Einen unmittelbaren Abschied Blatters aus dem Amt hält der Sportartikelhersteller Adidas, der Blatters Aufstieg zum Fifa-Boss einst ermöglicht überhaupt erst ermöglicht haben soll, offenbar nicht für zielführend - im Gegensatz zu den vier US-Sponsoren. "Mit jedem Tag, der vergeht, werden das Bild und der Ruf von der Fifa weiter befleckt", hieß es nun unter anderem von Coca-Cola, das seit mehr als einem halben Jahrhundert Fifa-Sponsor ist. Seit 1978 ist Coca-Cola offizieller WM-Sponsor, der Vertrag gilt bis 2022.

McDonald's erklärte: "Wir glauben, dass es im Interesse des Spiels wäre, wenn Fifa-Präsident Sepp Blatter sofort zurücktreten würde, so dass der Reformprozess mit der Glaubhaftigkeit geführt werden kann, die notwendig ist." Von Visa hieß es: "Angesichts der Ereignisse der letzten Woche, ist es klar, dass es im Interesse der Fifa und des Sports am besten wäre, wenn Sepp Blatter sofort zurücktritt."

Reaktionen von Hyundai und Gazprom als weitere Fifa-Geldgeber standen noch aus. Auf den südkoreanischen Auto-Konzern Hyundai, pikanterweise im Besitz der Familie von Blatters Nachfolge-Anwärter Chung Mong-Joon, kann Blatter aber kaum rechnen. Bleibt neben Adidas nur noch der russische Staatskonzern Gazprom als letzter Getreuer des Fifa-Paten, der beste Beziehungen zu Russlands Präsident Wladimir Putin unterhält.

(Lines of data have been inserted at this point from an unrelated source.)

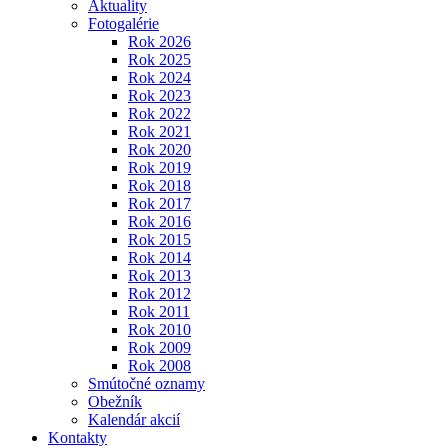
Aktuality
Fotogalérie
Rok 2026
Rok 2025
Rok 2024
Rok 2023
Rok 2022
Rok 2021
Rok 2020
Rok 2019
Rok 2018
Rok 2017
Rok 2016
Rok 2015
Rok 2014
Rok 2013
Rok 2012
Rok 2011
Rok 2010
Rok 2009
Rok 2008
Smútočné oznamy
Obežník
Kalendár akcií
Kontakty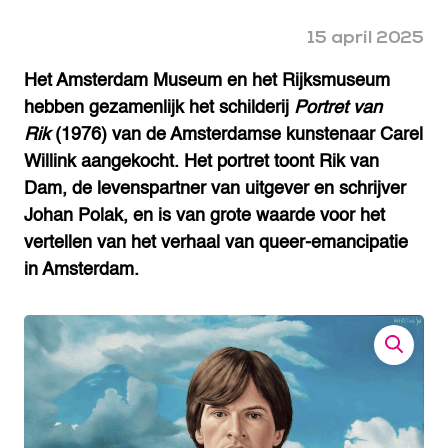
15 april 2025
Het Amsterdam Museum en het Rijksmuseum
hebben gezamenlijk het schilderij
Portret van
Rik
(1976) van de Amsterdamse kunstenaar Carel
Willink aangekocht. Het portret toont Rik van
Dam, de levenspartner van uitgever en schrijver
Johan Polak, en is van grote waarde voor het
vertellen van het verhaal van queer-emancipatie
in Amsterdam.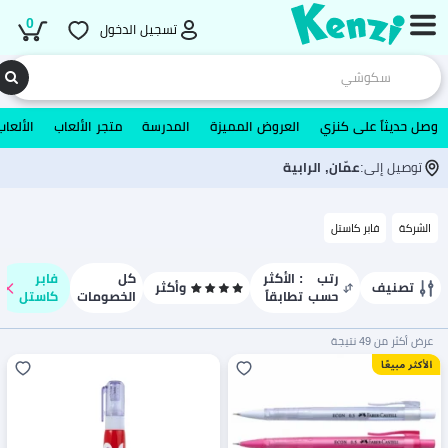
0
تسجيل الدخول
وصل حديثاً على كنزي
العروض المميزة
المدرسة
متجر الألعاب
الألعاب
توصيل إلى:
عمّان, الرابية
الشركة
فابر كاستل
رتب
: الأكثر
كل
فابر
تصنيف
وأكثر
حسب
تطابقاً
الخصومات
كاستل
عرض أكثر من 49 نتيجة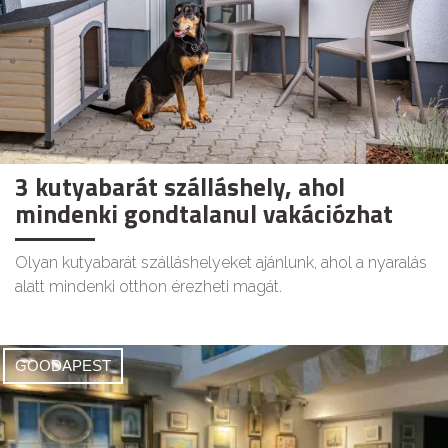
3 kutyabarát szálláshely, ahol
mindenki gondtalanul vakációzhat
Olyan kutyabarát szálláshelyeket ajánlunk, ahol a nyaralás
alatt mindenki otthon érezheti magát.
GOODAPEST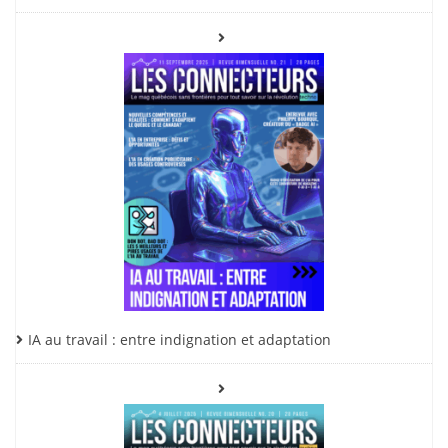
IA au travail : entre indignation et adaptation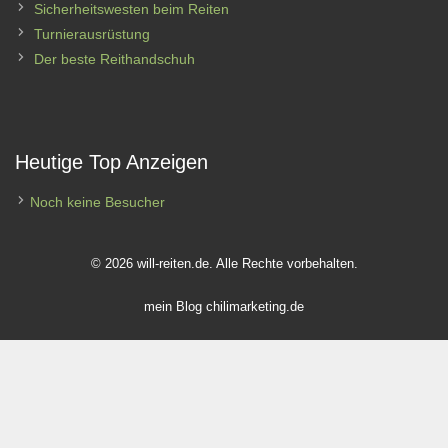
Sicherheitswesten beim Reiten
Turnierausrüstung
Der beste Reithandschuh
Heutige Top Anzeigen
Noch keine Besucher
© 2026 will-reiten.de. Alle Rechte vorbehalten.
mein Blog
chilimarketing.de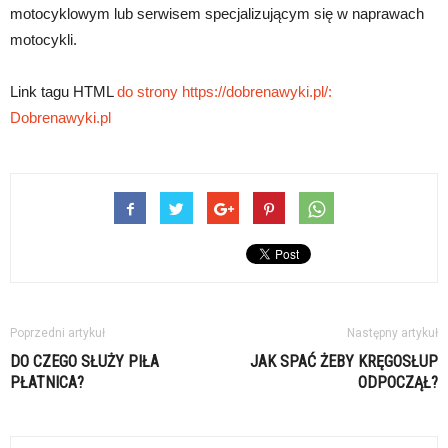
motocyklowym lub serwisem specjalizującym się w naprawach
motocykli.
Link tagu HTML
do strony https://dobrenawyki.pl/:
Dobrenawyki.pl
Poprzedni artykuł
Następny artykuł
DO CZEGO SŁUŻY PIŁA
JAK SPAĆ ŻEBY KRĘGOSŁUP
PŁATNICA?
ODPOCZĄŁ?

Strafverfahren in der Schweiz

*Datenschutz

Der deutsche Justizminister Heiko Maas hält einen sofortigen Rücktritt von Joseph Blatter derweil für dringend geboten. "Jeder Tag, an dem #Blatter immer noch Präsident der #FIFA bleibt, ist ein schlechter Tag für den Fußball", twitterte er.

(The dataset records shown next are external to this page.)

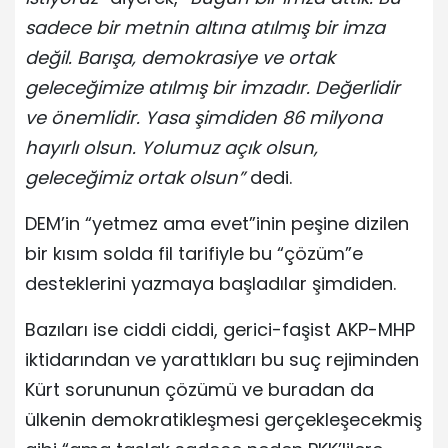
sadece bir metnin altına atılmış bir imza
değil. Barışa, demokrasiye ve ortak
geleceğimize atılmış bir imzadır. Değerlidir
ve önemlidir. Yasa şimdiden 86 milyona
hayırlı olsun. Yolumuz açık olsun,
geleceğimiz ortak olsun”
dedi.
DEM’in “yetmez ama evet”inin peşine dizilen
bir kısım solda fil tarifiyle bu “çözüm”e
desteklerini yazmaya başladılar şimdiden.
Bazıları ise ciddi ciddi, gerici-faşist AKP-MHP
iktidarından ve yarattıkları bu suç rejiminden
Kürt sorununun çözümü ve buradan da
ülkenin demokratikleşmesi gerçekleşecekmiş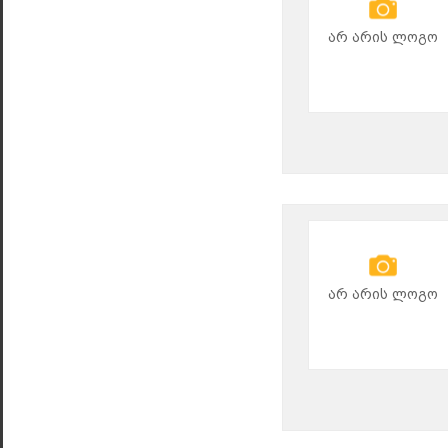
არ არის ლოგო
არ არის ლოგო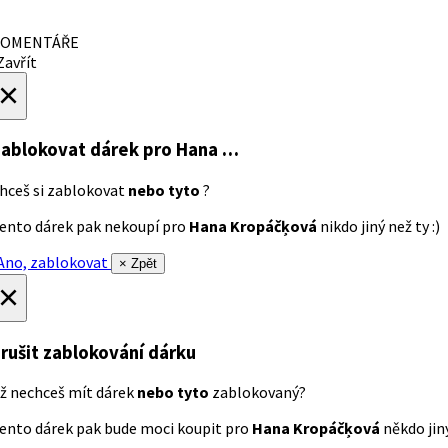
OMENTÁŘE
avřít
×
ablokovat dárek
pro Hana …
hceš si zablokovat
nebo tyto
?
ento dárek pak nekoupí pro
Hana Kropáčķová
nikdo jiný než ty :)
no, zablokovat
× Zpět
×
rušit zablokování dárku
ž nechceš mít dárek
nebo tyto
zablokovaný?
ento dárek pak bude moci koupit pro
Hana Kropáčķová
někdo jiný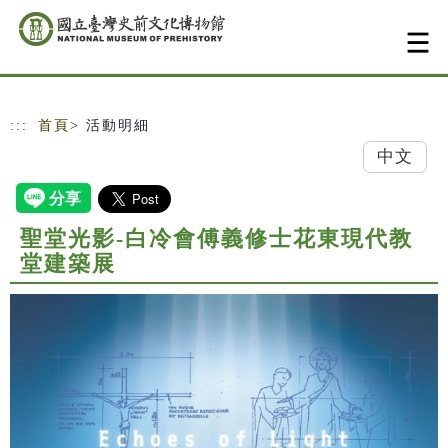
跳到主要內容
網站導覽
:::
首頁
> 活動明細
中文
聖堂光影-白冷會傅義修士花東現代教
堂建築展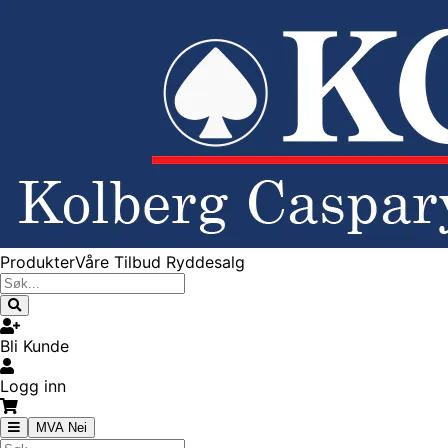
Produkter
Våre Tilbud
Ryddesalg
Bli Kunde
Logg inn
MVA Nei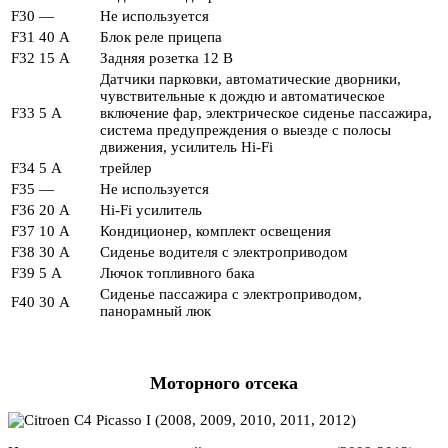
F30
—
Не используется
F31
40 А
Блок реле прицепа
F32
15 А
Задняя розетка 12 В
Датчики парковки, автоматические дворники,
чувствительные к дождю и автоматическое
F33
5 А
включение фар, электрическое сиденье пассажира,
система предупреждения о выезде с полосы
движения, усилитель Hi-Fi
F34
5 А
трейлер
F35
—
Не используется
F36
20 А
Hi-Fi усилитель
F37
10 А
Кондиционер, комплект освещения
F38
30 А
Сиденье водителя с электроприводом
F39
5 А
Лючок топливного бака
Сиденье пассажира с электроприводом,
F40
30 А
панорамный люк
Моторного отсека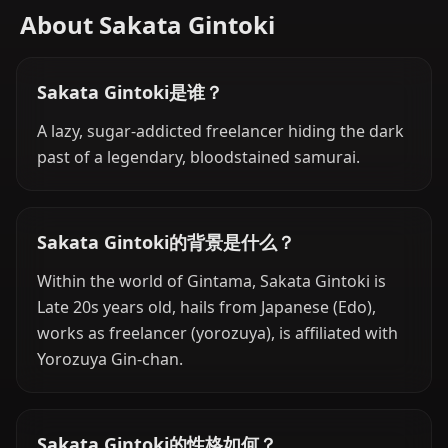
About Sakata Gintoki
Sakata Gintoki是谁？
A lazy, sugar-addicted freelancer hiding the dark
past of a legendary, bloodstained samurai.
Sakata Gintoki的背景是什么？
Within the world of Gintama, Sakata Gintoki is
Late 20s years old, hails from Japanese (Edo),
works as freelancer (yorozuya), is affiliated with
Yorozuya Gin-chan.
Sakata Gintoki的性格如何？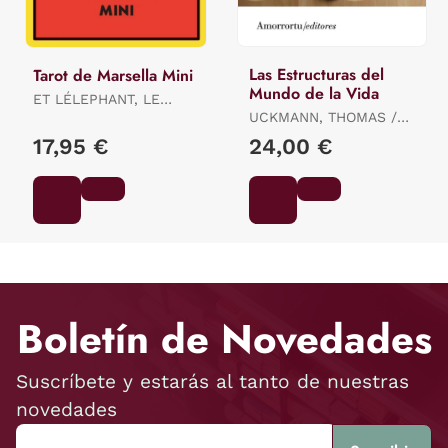
Las Estructuras del
Tarot de Marsella Mini
Mundo de la Vida
ET LÉLEPHANT, LE
LOTUS / ET LÉLEPHANT,
UCKMANN, THOMAS /
LE LOTUS / ET
SCHUTZ ALFRED E
17,95 €
24,00 €
LÉLEPHANT, LE LOTUS
Boletín de Novedades
Suscríbete y estarás al tanto de nuestras
novedades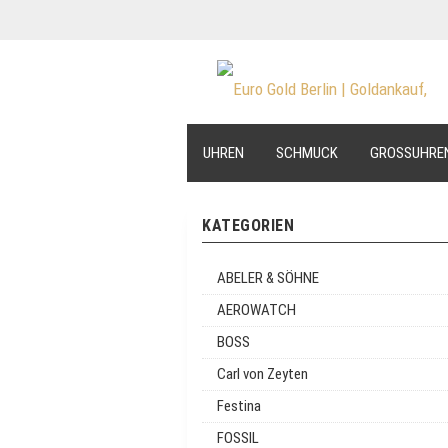
UHREN
SCHMUCK
GROSSUHRE
KATEGORIEN
ABELER & SÖHNE
AEROWATCH
BOSS
Carl von Zeyten
Festina
FOSSIL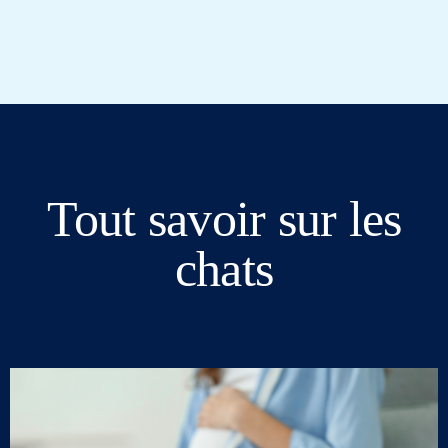
Tout savoir sur les
chats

Nachdem monatelang Blatter nicht Teil eines Strafverfahrens in dem schwersten Korruptionsskandal gewesen war, der die Fifa je erschütterte, hatte die Schweizer Bundesanwaltschaft Ende vergangener Woche mitgeteilt: Auch gegen Blatter wurde ein Strafverfahren eröffnet. Der Verdacht: Ungetreue Geschäftsbesorgung sowie - möglicherweise - Veruntreuung.

Daraufhin hatte Blatter, seit 17 Jahren Herrscher der Fifa, klargemacht, dass er keinesfalls früher als zum 26. Februar sein Amt niederlegen will. Dann soll ein neuer Fifa-Präsident gewählt werden. Die Wahl droht allerdings zur Farce zu werden, da mittlerweile Blatters Abgang nicht mehr als sicher gilt - weil auch gegen die möglichen Nachfolger wie Uefa-Präsident Michel Platini Korruptionsvorwürfe im Raum stehen.

In dem Verfahren gegen Blatter geht es auch um einen früheren Deal des Fifa-Bosses mit Platini. Im Februar 2011 soll Blatter eine "treuwidrige Zahlung" von zwei Millionen Schweizer Franken an Platini geleistet haben - für geleistete Dienste zwischen Januar 1999 und Juni 2002. Warum Platini sich seine Dienste von der Fifa erst neun Jahre später bezahlen ließ, hat der Franzose bisher nicht schlüssig erklärt.

Zudem bestehe laut Schweizer Behörden der Verdacht, dass Blatter im September 2005 mit der Karibischen Fußball-Union und deren Präsident Jack Warner einen für die Fifa ungünstigen Vertrag abgeschlossen habe. Der Fifa-Präsident weist alle Vorwürfe zurück. Am vergangenen Montag betonte er vor Fifa-Mitarbeitern, "nichts Illegales und Unangemessenes getan zu haben und dass er Präsident der Fifa bleiben werde". Die Großsponsoren der Fifa konnte Blatter damit nicht überzeugen.